• Set problem: Render each line of the listing below as a Markdown table with the columns Row and Text, numbering the rows and skipping any blank lines. Leave the pictures out.

• Data:
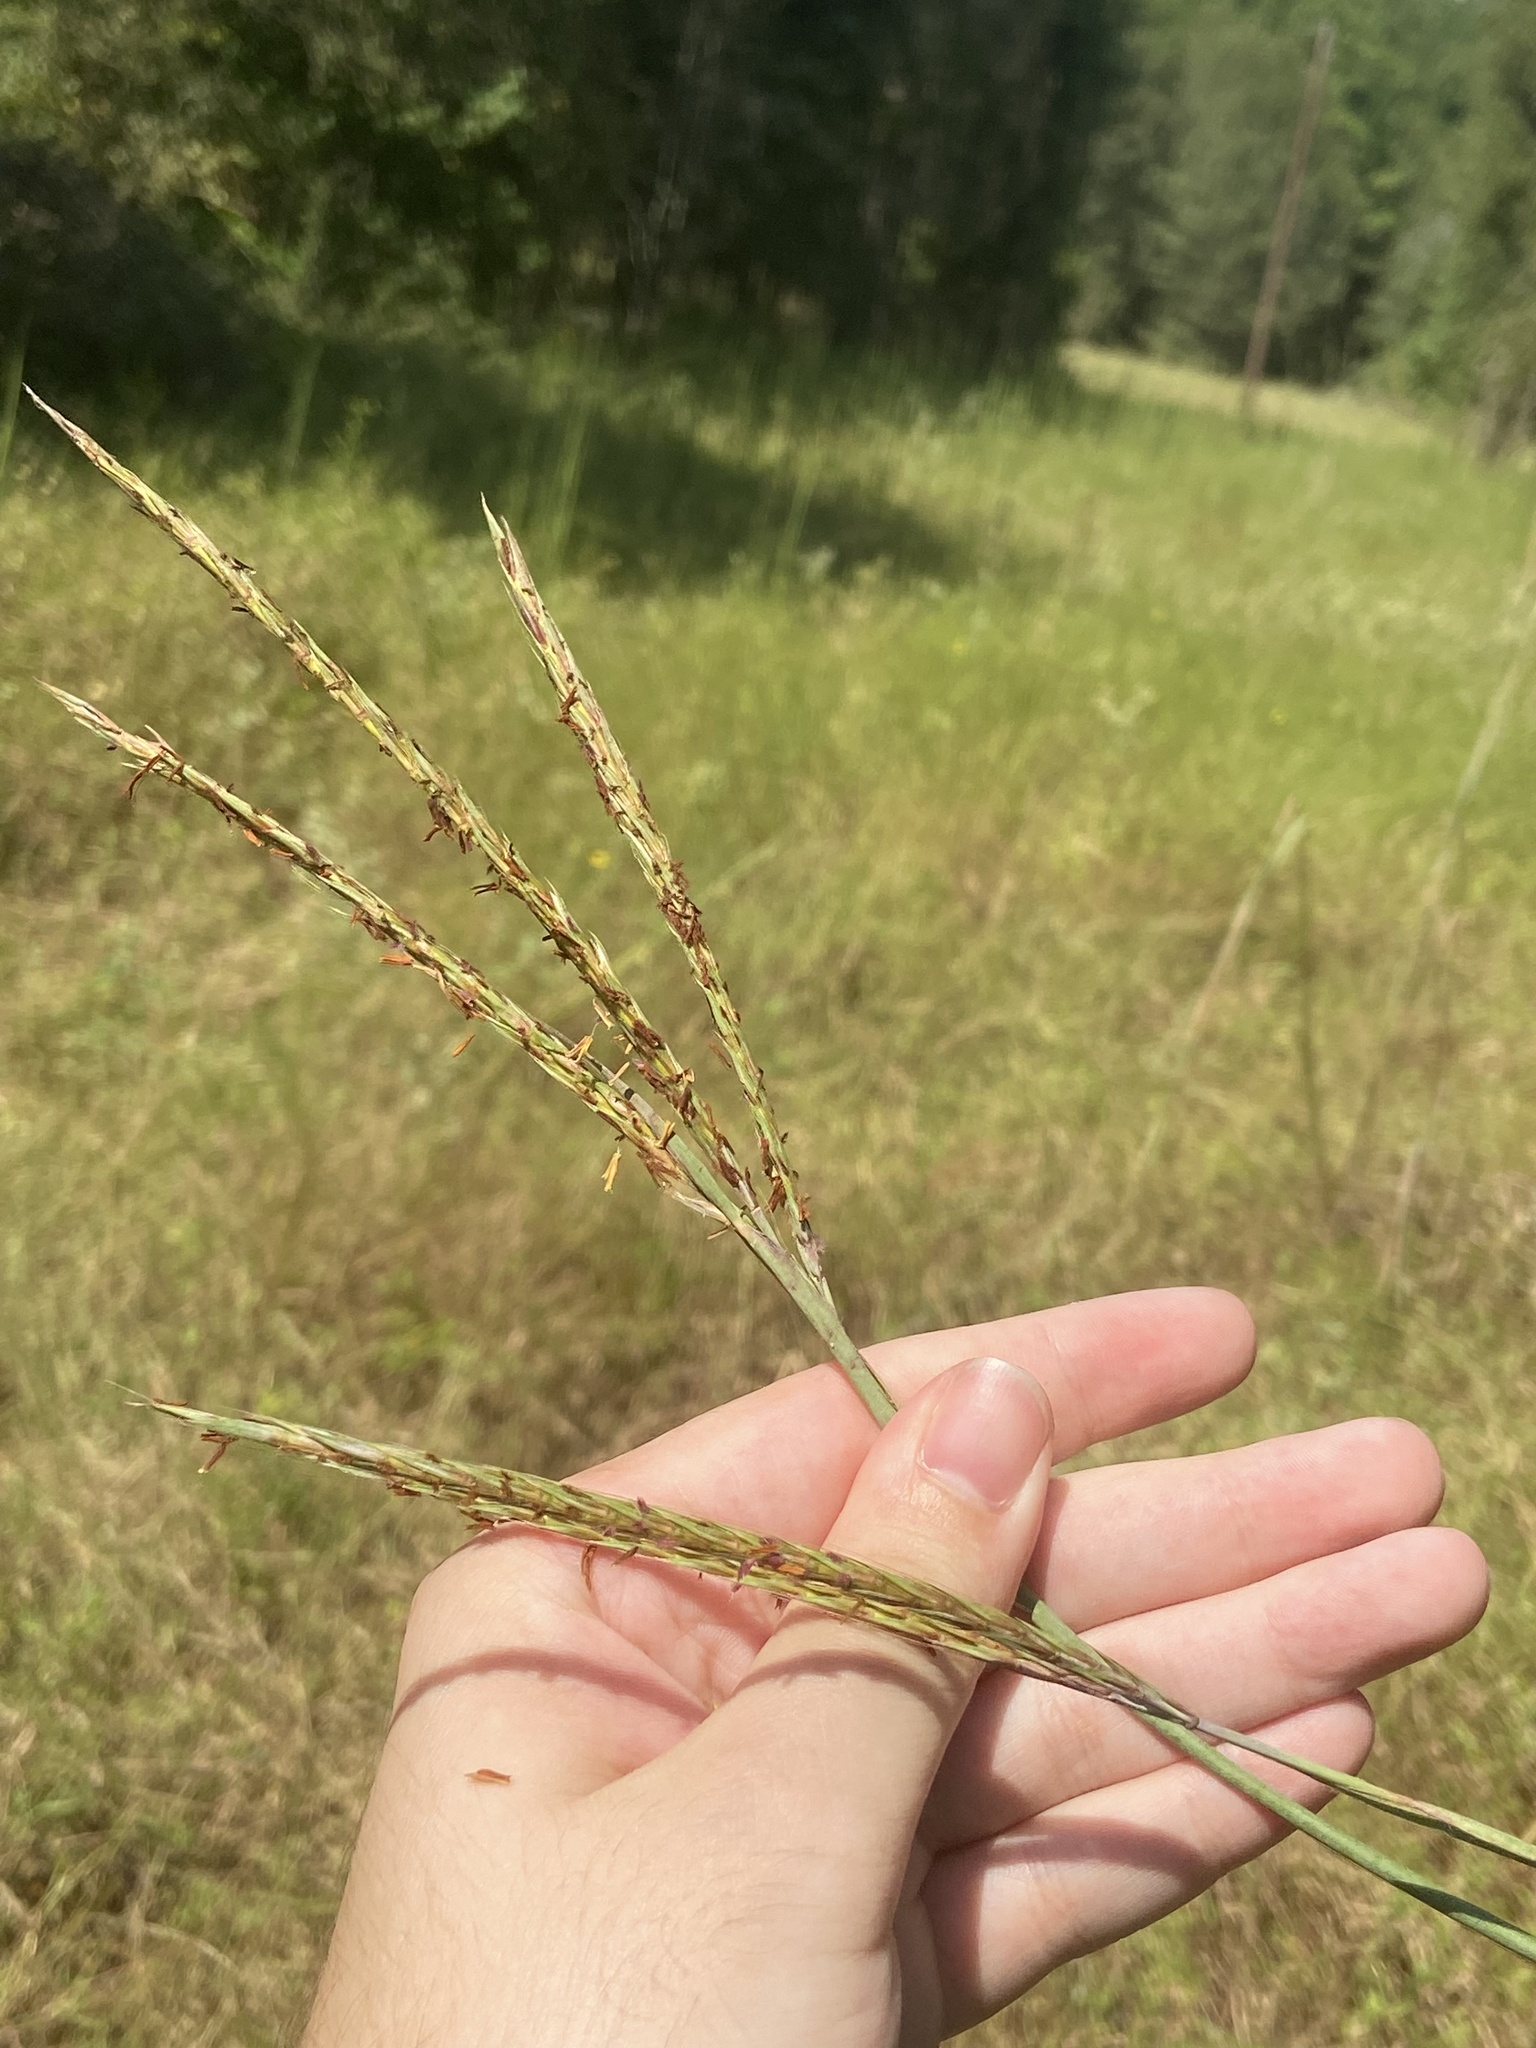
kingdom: Plantae
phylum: Tracheophyta
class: Liliopsida
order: Poales
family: Poaceae
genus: Andropogon
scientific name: Andropogon gerardi
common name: Big bluestem
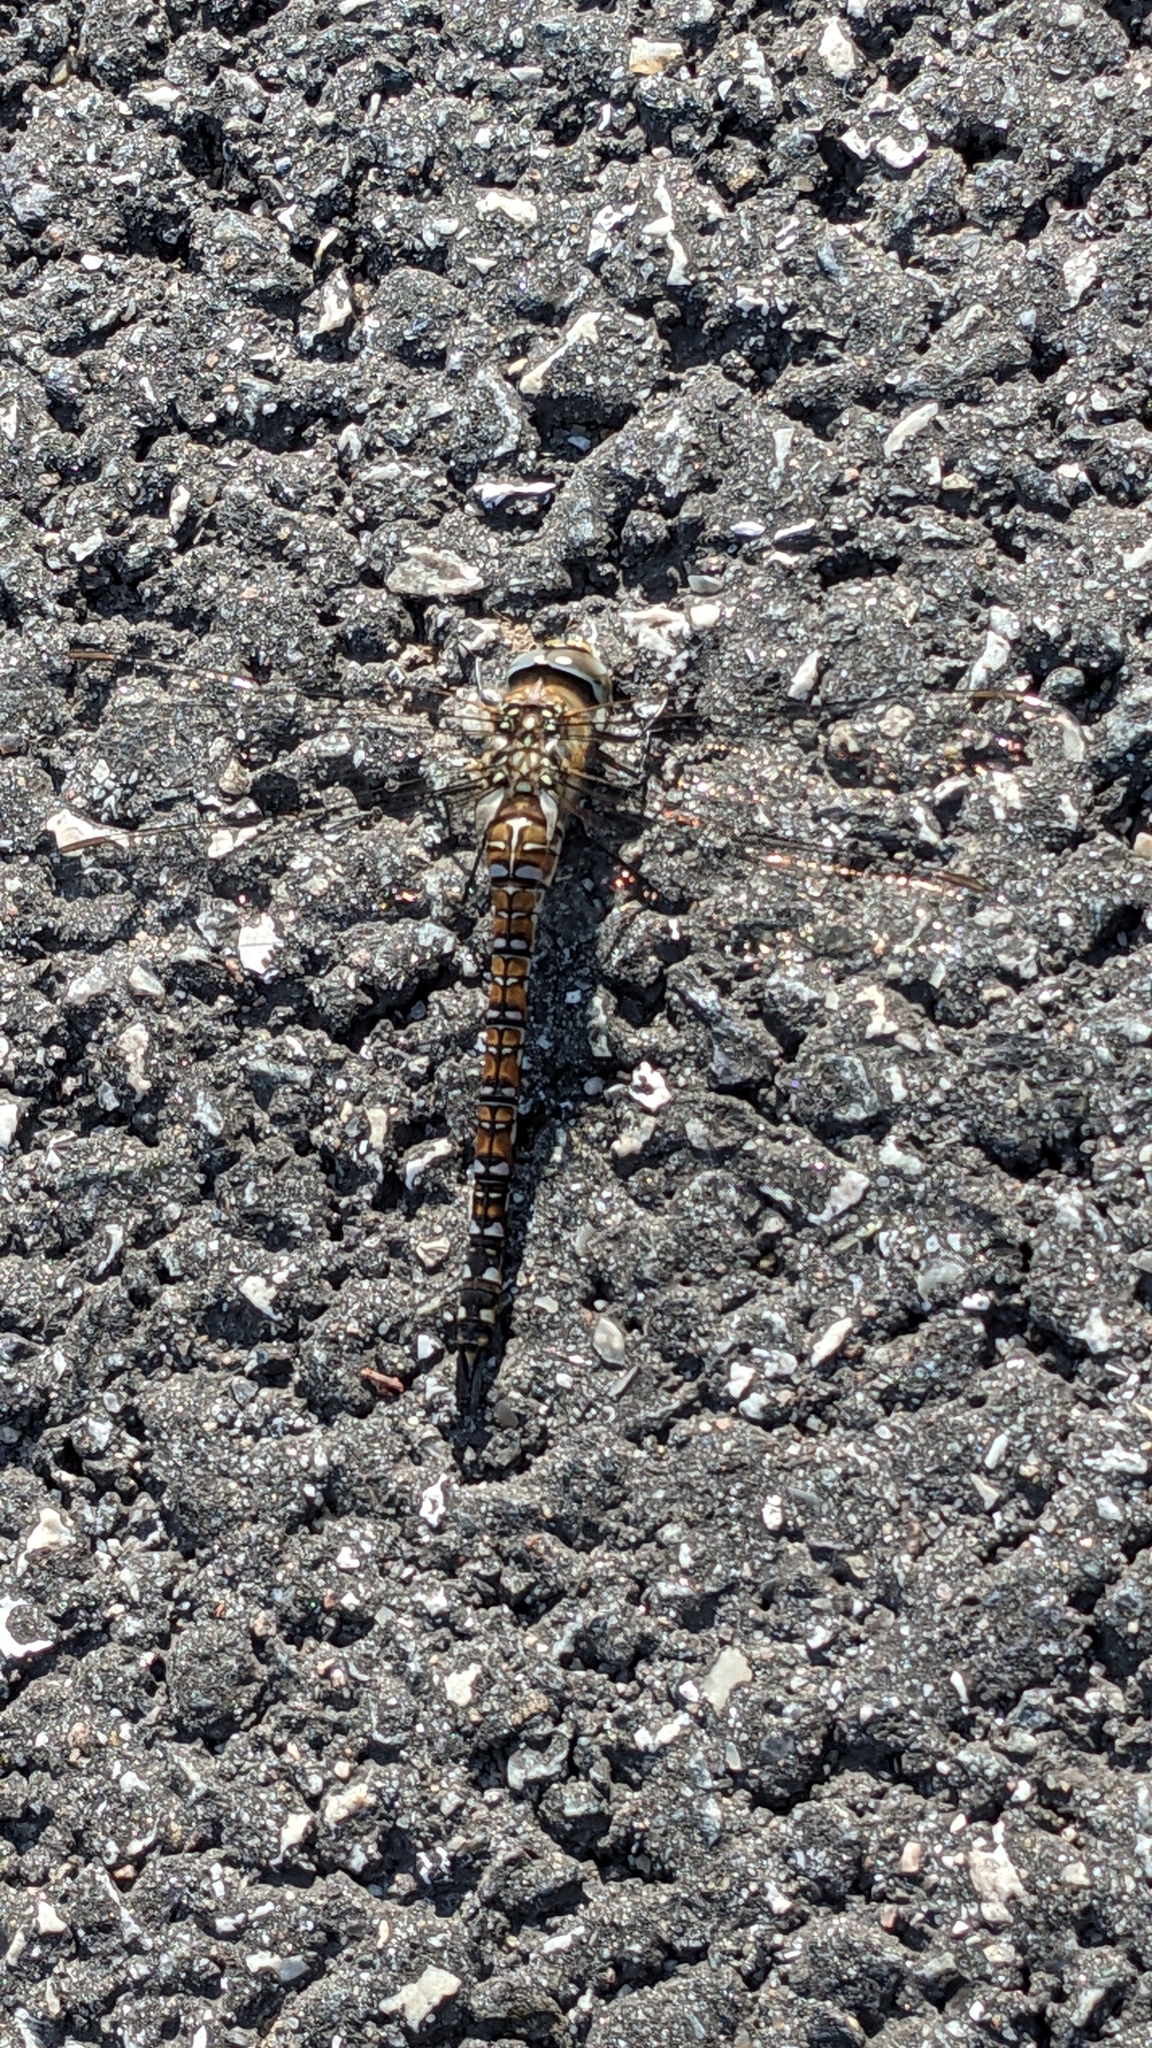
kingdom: Animalia
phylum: Arthropoda
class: Insecta
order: Odonata
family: Aeshnidae
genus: Aeshna
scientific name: Aeshna mixta
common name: Migrant hawker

• The response:
| Row | Text |
|---|---|
| 1 | kingdom: Plantae |
| 2 | phylum: Tracheophyta |
| 3 | class: Liliopsida |
| 4 | order: Poales |
| 5 | family: Poaceae |
| 6 | genus: Andropogon |
| 7 | scientific name: Andropogon gerardi |
| 8 | common name: Big bluestem |
| 9 | kingdom: Animalia |
| 10 | phylum: Arthropoda |
| 11 | class: Insecta |
| 12 | order: Odonata |
| 13 | family: Aeshnidae |
| 14 | genus: Aeshna |
| 15 | scientific name: Aeshna mixta |
| 16 | common name: Migrant hawker |